To run the Cairo verifier, you need to have the Cairo compiler installed:
The verifier here is designed to work with version v.0.10.1
, so you should use
pip install cairo-lang==0.10.1
to make sure you are installing the right version. Alternatively, you can download a zip file from the cairo-lang repository and install from that:
pip install cairo-lang-0.10.1.zip
Note that most of the verification files in this repository correspond to Cairo version v0.13.1
and were generated with a newer version of the verifier. So this version of the verifier should only
be used on the examples from v0.10.1
, as described in the instructions below.
To check the correctness of the algebraic encoding of the Cairo execution semantics, run
lean --make *.lean
in src/starkware/cairo/lean/semantics/air_encoding.
To verify the correctness of core functions in the common library relative to the specifications produced by the verifier, run
lean --make *.lean
in src/starkware/cairo/common. For a complete verification of the
correctness of the compiled code for squash_dict
with respect to the CPU execution semantics,
run
lean --make *.lean
in src/starkware/cairo/common/verification.

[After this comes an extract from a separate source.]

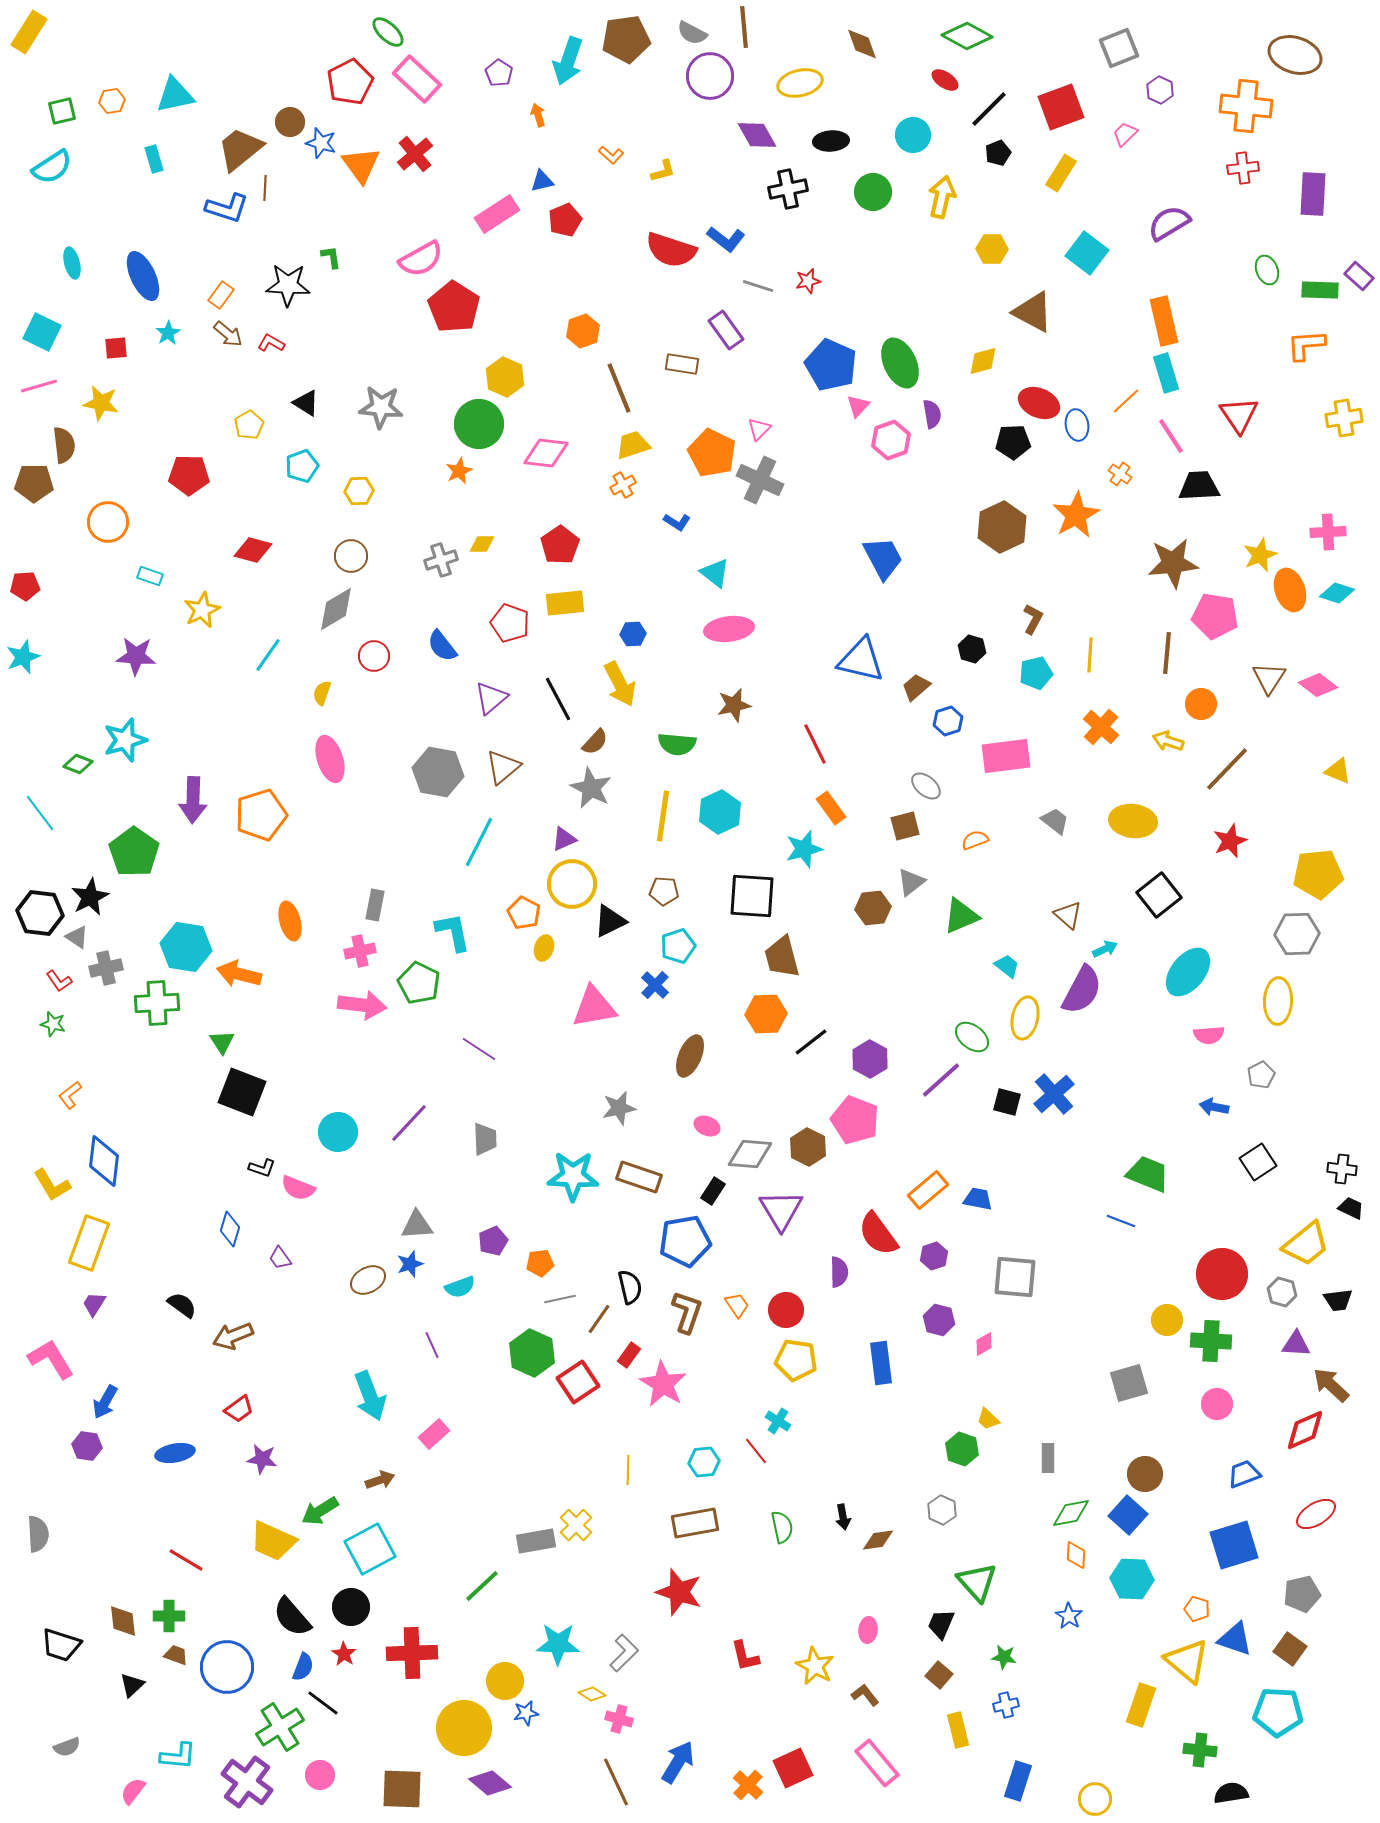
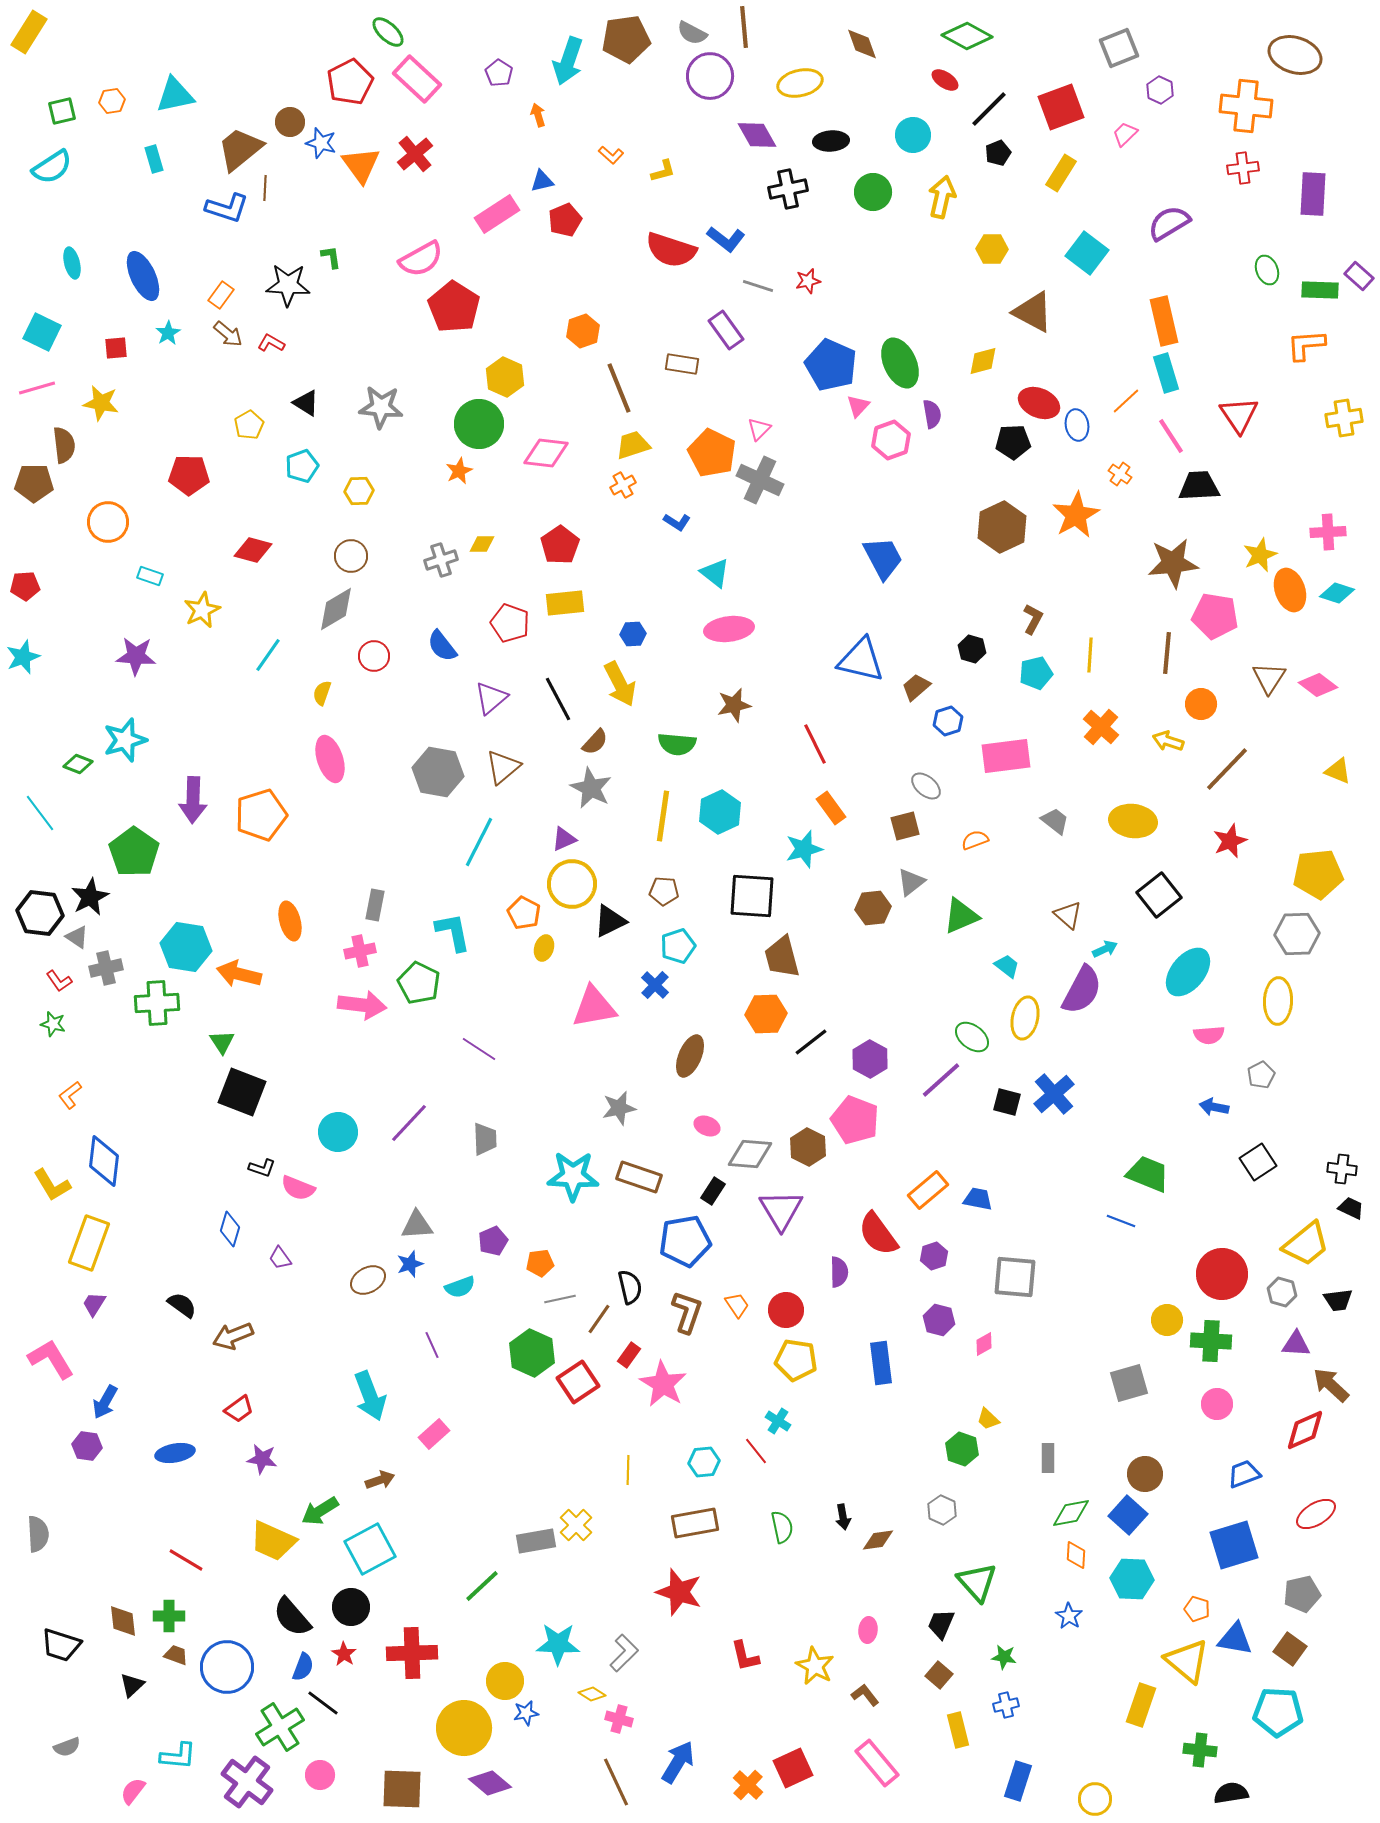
pink line at (39, 386): moved 2 px left, 2 px down
blue triangle at (1235, 1639): rotated 9 degrees counterclockwise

To verify the correctness of the Secp256k1 signature validation procedures relative to the specifications produced by the verifier, run
lean --make signature_spec.lean
in src/starkware/cairo/common/cairo_secp. For a complete verification of the correctness of the compiled code with respect to the CPU execution semantics, run
lean --make *.lean
in src/starkware/cairo/common/cairo_secp/verification/verification.
You will get warnings that the file elliptic_curves.lean
uses sorry
. That refers to the
associativity of the elliptic curve law, which we assert without proof.
To verify the correctness of the Cairo Secp256r1 operations relative to the specifications produced by the verifier, run
lean --make ec_spec.lean
in src/starkware/cairo/common/secp256r1. For a complete verification of the correctness of the compiled code with respect to the CPU execution semantics, run
lean --make *.lean
in src/starkware/cairo/common/secp256r1/verification.
You will get warnings that the file elliptic_curves.lean
uses sorry
. That refers to the
associativity of the elliptic curve law, which we assert without proof.
To try out an older version of the verifier, follow the instructions in the README file in src/starkware/cairo/lean/verification/examples/math.